▶ _Problem requirements_: Reproduce verbatim the part of the data that opens with the line containing "説明会・見学会／選考の一覧" and closes with the line containing "ます。高度な機能とユーザーフレンドリーさのブレ", with both of those lines included.

▶ _Given data_:

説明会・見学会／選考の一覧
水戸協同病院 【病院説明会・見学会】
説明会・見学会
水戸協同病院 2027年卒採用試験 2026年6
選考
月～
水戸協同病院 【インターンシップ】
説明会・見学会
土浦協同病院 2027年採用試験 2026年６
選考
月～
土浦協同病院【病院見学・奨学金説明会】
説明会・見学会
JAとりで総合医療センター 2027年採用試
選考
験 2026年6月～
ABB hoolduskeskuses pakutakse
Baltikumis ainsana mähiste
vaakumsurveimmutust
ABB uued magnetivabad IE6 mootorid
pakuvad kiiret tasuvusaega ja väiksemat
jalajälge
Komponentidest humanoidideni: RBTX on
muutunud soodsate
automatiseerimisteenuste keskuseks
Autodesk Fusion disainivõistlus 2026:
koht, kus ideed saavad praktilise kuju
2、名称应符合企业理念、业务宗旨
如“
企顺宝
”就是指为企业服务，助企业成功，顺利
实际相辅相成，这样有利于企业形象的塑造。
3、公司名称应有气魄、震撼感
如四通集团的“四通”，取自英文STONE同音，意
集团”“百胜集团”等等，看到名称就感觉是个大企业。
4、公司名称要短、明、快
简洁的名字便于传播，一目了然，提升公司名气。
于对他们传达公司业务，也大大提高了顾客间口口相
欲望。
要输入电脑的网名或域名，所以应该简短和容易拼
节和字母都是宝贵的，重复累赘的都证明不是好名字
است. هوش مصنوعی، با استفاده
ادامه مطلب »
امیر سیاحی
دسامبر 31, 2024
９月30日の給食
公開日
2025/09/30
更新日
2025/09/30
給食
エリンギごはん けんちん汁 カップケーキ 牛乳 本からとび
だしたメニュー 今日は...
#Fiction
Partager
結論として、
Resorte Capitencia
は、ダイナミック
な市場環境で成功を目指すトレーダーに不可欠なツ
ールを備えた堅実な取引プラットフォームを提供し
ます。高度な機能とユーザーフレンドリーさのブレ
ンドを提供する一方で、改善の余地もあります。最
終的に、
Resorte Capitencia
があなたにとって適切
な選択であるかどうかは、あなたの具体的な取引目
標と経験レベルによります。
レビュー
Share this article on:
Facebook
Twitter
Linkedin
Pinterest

...

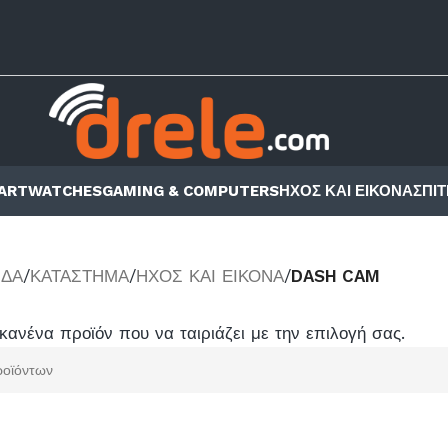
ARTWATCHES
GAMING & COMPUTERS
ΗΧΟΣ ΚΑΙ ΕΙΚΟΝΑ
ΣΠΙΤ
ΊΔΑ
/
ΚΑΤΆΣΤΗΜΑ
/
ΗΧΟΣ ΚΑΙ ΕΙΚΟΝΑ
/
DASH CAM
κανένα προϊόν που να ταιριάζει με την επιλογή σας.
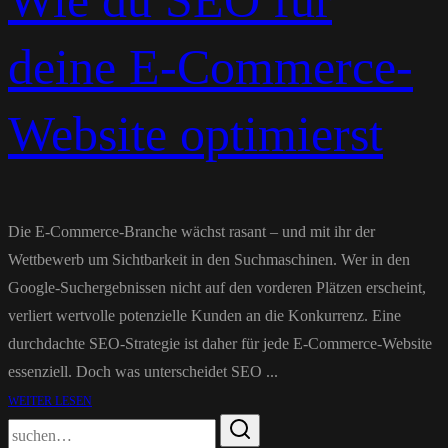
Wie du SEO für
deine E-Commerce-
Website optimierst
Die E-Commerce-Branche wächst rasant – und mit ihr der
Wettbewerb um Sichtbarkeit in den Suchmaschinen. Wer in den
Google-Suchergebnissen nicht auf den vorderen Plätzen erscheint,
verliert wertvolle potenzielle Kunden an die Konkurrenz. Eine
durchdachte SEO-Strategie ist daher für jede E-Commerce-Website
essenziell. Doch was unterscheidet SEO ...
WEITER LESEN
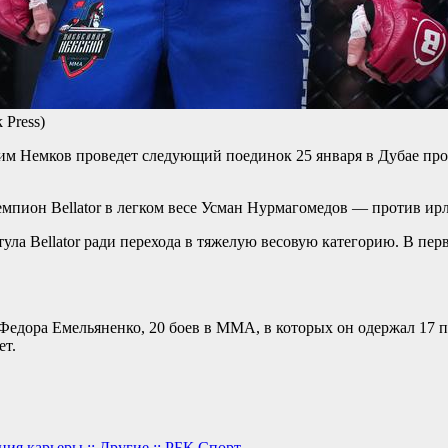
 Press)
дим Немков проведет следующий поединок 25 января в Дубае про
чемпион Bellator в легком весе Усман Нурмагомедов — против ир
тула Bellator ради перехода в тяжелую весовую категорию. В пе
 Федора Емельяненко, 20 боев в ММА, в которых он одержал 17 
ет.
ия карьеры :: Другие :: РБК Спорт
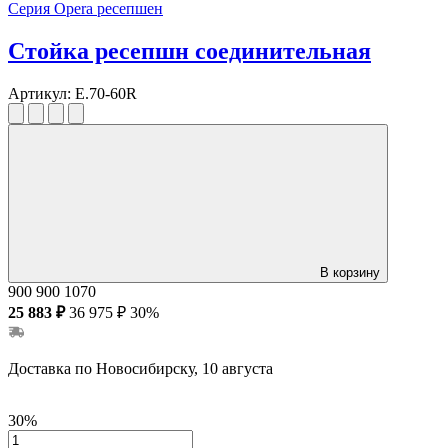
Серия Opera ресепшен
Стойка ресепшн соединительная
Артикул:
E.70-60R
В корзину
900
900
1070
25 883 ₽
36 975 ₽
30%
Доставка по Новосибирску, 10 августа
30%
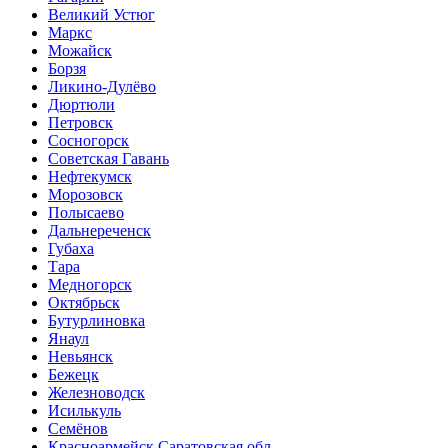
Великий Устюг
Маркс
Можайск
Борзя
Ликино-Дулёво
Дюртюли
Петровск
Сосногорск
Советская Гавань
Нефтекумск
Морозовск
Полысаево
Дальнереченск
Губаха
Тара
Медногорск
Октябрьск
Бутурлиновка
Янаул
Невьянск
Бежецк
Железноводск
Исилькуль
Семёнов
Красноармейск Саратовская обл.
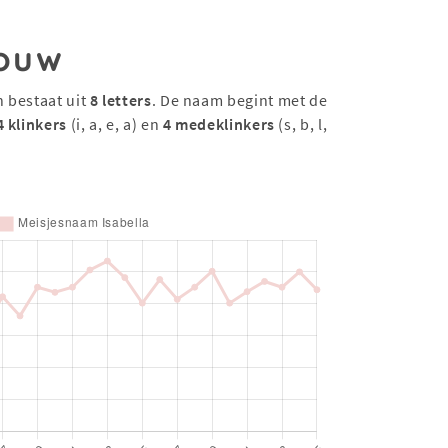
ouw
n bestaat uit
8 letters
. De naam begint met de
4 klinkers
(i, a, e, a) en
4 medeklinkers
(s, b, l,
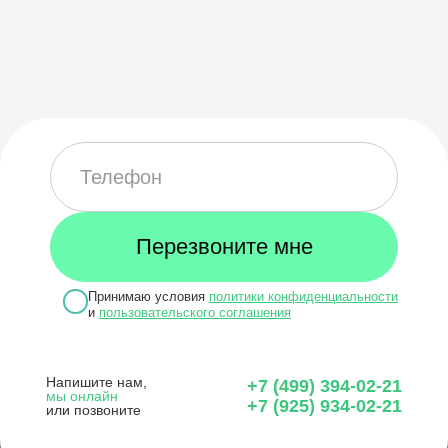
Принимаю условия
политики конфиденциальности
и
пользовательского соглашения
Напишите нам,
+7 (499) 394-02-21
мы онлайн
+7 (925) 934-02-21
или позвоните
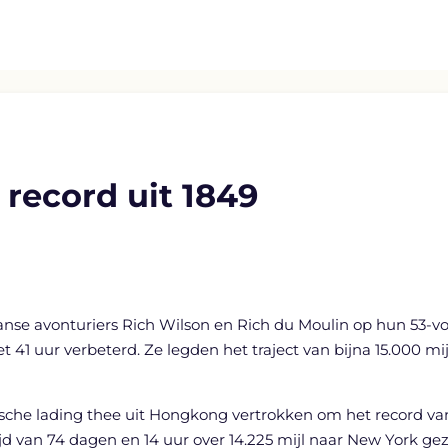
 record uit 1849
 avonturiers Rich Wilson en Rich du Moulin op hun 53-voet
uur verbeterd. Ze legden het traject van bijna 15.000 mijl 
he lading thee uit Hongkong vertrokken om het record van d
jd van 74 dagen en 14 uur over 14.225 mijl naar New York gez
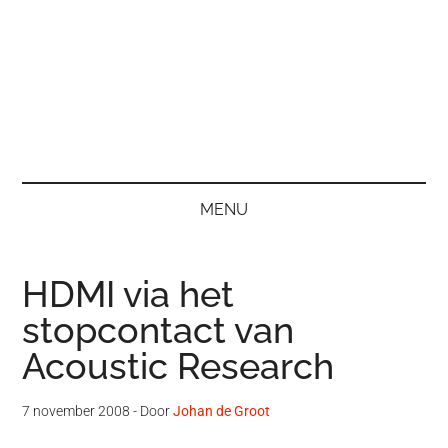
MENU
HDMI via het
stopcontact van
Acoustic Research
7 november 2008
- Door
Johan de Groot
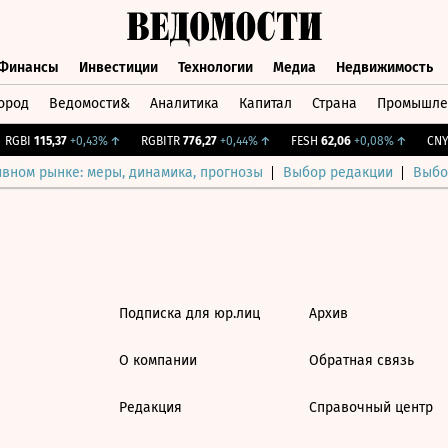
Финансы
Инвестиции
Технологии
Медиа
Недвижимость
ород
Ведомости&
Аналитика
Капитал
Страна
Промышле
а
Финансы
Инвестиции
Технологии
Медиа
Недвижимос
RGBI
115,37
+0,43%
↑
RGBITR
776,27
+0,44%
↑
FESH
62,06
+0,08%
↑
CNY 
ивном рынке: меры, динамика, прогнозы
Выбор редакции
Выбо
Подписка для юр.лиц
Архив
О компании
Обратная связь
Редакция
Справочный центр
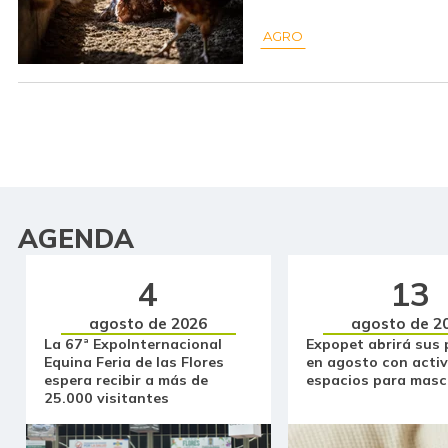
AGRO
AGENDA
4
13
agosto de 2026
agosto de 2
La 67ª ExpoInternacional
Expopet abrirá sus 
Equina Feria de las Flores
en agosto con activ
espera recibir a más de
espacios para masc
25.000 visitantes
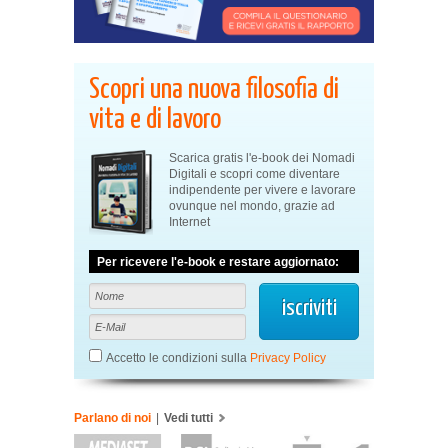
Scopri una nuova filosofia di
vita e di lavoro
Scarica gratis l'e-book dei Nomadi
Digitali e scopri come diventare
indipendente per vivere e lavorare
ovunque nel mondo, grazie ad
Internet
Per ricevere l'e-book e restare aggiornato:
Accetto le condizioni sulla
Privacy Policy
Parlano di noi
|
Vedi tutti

==

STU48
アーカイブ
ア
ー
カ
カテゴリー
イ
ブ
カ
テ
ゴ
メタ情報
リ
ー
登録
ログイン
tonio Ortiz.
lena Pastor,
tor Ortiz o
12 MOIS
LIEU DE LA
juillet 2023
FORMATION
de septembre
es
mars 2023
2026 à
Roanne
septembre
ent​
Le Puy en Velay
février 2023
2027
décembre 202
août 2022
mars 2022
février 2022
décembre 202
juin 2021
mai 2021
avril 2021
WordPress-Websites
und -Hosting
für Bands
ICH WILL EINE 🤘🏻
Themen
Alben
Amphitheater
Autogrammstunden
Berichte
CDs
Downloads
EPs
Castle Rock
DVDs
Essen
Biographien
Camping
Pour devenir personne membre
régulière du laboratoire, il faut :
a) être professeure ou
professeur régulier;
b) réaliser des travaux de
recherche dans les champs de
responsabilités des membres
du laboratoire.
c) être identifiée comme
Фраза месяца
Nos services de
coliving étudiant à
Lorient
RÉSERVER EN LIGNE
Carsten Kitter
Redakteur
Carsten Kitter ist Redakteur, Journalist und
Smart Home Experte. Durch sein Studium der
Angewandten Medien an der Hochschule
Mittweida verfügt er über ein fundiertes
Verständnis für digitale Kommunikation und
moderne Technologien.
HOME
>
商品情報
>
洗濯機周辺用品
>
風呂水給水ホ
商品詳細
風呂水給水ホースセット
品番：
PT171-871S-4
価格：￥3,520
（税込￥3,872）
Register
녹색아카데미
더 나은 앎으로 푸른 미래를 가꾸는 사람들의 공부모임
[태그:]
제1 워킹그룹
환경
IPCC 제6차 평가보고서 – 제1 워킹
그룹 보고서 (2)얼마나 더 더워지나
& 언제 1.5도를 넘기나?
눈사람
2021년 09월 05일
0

▶ _Answer area_:
説明会・見学会／選考の一覧
水戸協同病院 【病院説明会・見学会】
説明会・見学会
水戸協同病院 2027年卒採用試験 2026年6
選考
月～
水戸協同病院 【インターンシップ】
説明会・見学会
土浦協同病院 2027年採用試験 2026年６
選考
月～
土浦協同病院【病院見学・奨学金説明会】
説明会・見学会
JAとりで総合医療センター 2027年採用試
選考
験 2026年6月～
ABB hoolduskeskuses pakutakse
Baltikumis ainsana mähiste
vaakumsurveimmutust
ABB uued magnetivabad IE6 mootorid
pakuvad kiiret tasuvusaega ja väiksemat
jalajälge
Komponentidest humanoidideni: RBTX on
muutunud soodsate
automatiseerimisteenuste keskuseks
Autodesk Fusion disainivõistlus 2026:
koht, kus ideed saavad praktilise kuju
2、名称应符合企业理念、业务宗旨
如“
企顺宝
”就是指为企业服务，助企业成功，顺利
实际相辅相成，这样有利于企业形象的塑造。
3、公司名称应有气魄、震撼感
如四通集团的“四通”，取自英文STONE同音，意
集团”“百胜集团”等等，看到名称就感觉是个大企业。
4、公司名称要短、明、快
简洁的名字便于传播，一目了然，提升公司名气。
于对他们传达公司业务，也大大提高了顾客间口口相
欲望。
要输入电脑的网名或域名，所以应该简短和容易拼
节和字母都是宝贵的，重复累赘的都证明不是好名字
است. هوش مصنوعی، با استفاده
ادامه مطلب »
امیر سیاحی
دسامبر 31, 2024
９月30日の給食
公開日
2025/09/30
更新日
2025/09/30
給食
エリンギごはん けんちん汁 カップケーキ 牛乳 本からとび
だしたメニュー 今日は...
#Fiction
Partager
結論として、
Resorte Capitencia
は、ダイナミック
な市場環境で成功を目指すトレーダーに不可欠なツ
ールを備えた堅実な取引プラットフォームを提供し
ます。高度な機能とユーザーフレンドリーさのブレ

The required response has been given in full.